### Work to complete
Which lines of the material hold the word "size"? Copy each one.
*** Given records
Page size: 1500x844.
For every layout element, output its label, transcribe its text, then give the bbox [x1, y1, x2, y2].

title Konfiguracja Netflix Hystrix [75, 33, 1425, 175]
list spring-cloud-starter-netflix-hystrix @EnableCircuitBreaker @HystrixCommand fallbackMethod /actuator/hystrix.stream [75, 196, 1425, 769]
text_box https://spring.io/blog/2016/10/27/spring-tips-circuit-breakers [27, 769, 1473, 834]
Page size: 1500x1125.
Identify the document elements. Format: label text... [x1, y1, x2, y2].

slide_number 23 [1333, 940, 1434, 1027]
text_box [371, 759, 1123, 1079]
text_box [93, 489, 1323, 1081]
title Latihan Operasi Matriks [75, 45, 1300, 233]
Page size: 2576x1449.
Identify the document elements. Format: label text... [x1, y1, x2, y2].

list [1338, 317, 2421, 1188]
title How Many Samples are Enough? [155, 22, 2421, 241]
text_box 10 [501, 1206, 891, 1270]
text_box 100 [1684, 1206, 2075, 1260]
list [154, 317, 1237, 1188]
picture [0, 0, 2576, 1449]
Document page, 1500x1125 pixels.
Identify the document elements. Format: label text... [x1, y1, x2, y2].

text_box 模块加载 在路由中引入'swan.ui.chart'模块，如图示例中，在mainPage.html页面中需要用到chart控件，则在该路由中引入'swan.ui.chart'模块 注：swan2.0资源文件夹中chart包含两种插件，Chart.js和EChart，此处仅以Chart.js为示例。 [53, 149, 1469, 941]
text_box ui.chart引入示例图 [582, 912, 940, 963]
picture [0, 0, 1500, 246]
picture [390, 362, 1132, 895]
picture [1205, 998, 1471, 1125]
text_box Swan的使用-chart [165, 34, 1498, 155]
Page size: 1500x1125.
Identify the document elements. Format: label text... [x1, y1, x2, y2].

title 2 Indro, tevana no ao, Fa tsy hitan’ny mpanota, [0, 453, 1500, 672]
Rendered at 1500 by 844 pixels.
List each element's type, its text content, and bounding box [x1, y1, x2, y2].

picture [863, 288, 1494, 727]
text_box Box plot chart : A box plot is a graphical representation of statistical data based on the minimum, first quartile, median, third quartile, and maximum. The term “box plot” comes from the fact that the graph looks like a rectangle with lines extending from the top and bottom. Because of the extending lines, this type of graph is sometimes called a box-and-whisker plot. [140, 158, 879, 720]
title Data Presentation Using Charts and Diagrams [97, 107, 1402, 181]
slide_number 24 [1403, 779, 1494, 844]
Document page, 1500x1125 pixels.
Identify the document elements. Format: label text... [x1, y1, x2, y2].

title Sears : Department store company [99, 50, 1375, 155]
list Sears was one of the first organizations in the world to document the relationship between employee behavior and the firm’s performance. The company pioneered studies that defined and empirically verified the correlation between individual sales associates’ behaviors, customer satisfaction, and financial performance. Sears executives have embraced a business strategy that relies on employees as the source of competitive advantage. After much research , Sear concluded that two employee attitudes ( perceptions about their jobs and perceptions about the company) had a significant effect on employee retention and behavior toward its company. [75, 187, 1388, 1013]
******
### The completed task
Page size: 1500x844.
Page size: 1500x1125.
Page size: 2576x1449.
Page size: 1500x1125.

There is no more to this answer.